Trecho do documento -
Nos Estados Unidos, porém, segundo se observa nos seus jornais e nos filmes que ali se fazem, o amor é uma coisa muito bela, “a very beautiful thing”, mas não tanto que, por ele, vá um cidadão meter uma bala nos miolos ou meio litro de lysol no estômago. A literatura yankee não explora assuntos dessa ordem. Os jornais rarissimamente registram dramas semelhantes. E, quanto ao cinema, todos nós sabemos que ele está longe, astronomicamente longe da morbidez sentimental que produzia aqueles terríveis dramalhões italianos cheios de lágrimas, de cabelos despenteados e de tiros de amor. Os galãs americanos, não morrem. Ou, então, morrem de velhice, quando já deixaram de ser galãs há muito tempo.

A própria “double tragedy” registrada pelo “Sunday Mirror” não é propriamente um produto yankee porque, embora ela tivesse ocorrido em New Jersey, os seus protagonistas foram dois latinos, Pedro Ciferone e Joanna Zucchi. Só os latinos são capazes dessa coisa heroicamente inútil que é morrer por amor — quando o mais prático seria viver para amar. Todo o namorado latino tem a convicção de que o seu primeiro amor é o seu único amor, o que não deixa de ser um “lamentável equívoco” — com licença da República nova.

Material fornecido -
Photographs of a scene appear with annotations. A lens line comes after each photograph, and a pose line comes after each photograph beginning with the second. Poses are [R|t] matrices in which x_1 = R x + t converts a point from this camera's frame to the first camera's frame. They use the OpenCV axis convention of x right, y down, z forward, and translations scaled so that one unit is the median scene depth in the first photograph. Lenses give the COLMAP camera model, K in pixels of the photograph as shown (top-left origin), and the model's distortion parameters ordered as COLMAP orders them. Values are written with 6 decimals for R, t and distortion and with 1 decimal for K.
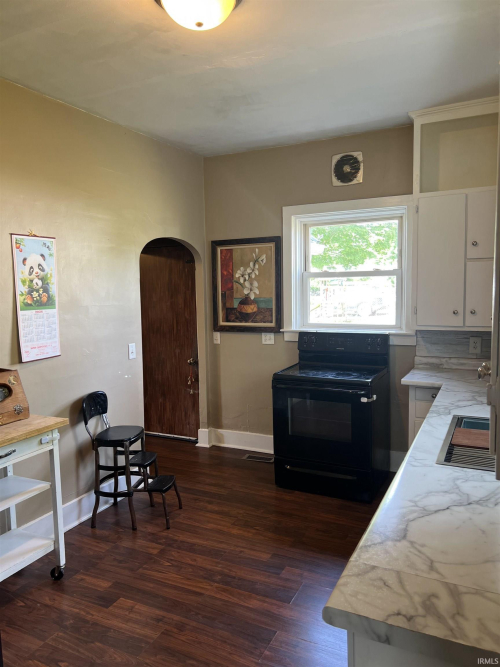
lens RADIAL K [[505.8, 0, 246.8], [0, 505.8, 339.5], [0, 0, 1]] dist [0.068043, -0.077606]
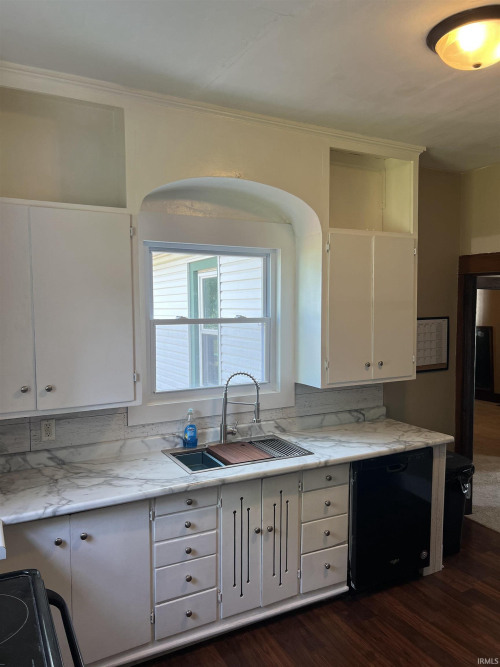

Tarefa 1 - Reproduza fielmente, do texto sobre o amor, o trecho que vai de "Nos Estados Unidos, porém, segundo" até "há muito tempo.".
Tarefa 2 -
Responda a partir do texto sobre o amor:
(a) De que morrem os galãs americanos, quando morrem?
(b) Que jornal registrou a "double tragedy"?
(c) Quem foram os protagonistas dessa tragédia?
Tarefa 3 - Segundo o texto sobre o amor, por que a "double tragedy" não é propriamente um produto yankee? Explique em até três frases.
Os dados não têm nenhum papel no que se pede aqui.

Resultado da tarefa 1 -
Nos Estados Unidos, porém, segundo se observa nos seus jornais e nos filmes que ali se fazem, o amor é uma coisa muito bela, “a very beautiful thing”, mas não tanto que, por ele, vá um cidadão meter uma bala nos miolos ou meio litro de lysol no estômago. A literatura yankee não explora assuntos dessa ordem. Os jornais rarissimamente registram dramas semelhantes. E, quanto ao cinema, todos nós sabemos que ele está longe, astronomicamente longe da morbidez sentimental que produzia aqueles terríveis dramalhões italianos cheios de lágrimas, de cabelos despenteados e de tiros de amor. Os galãs americanos, não morrem. Ou, então, morrem de velhice, quando já deixaram de ser galãs há muito tempo.

Resultado da tarefa 2 -
(a) De velhice, quando já deixaram de ser galãs há muito tempo.
(b) O "Sunday Mirror".
(c) Pedro Ciferone e Joanna Zucchi.

Resultado da tarefa 3 - A tragédia aconteceu em New Jersey, mas seus protagonistas foram dois latinos, Pedro Ciferone e Joanna Zucchi. Por isso, o texto não a considera propriamente um produto yankee.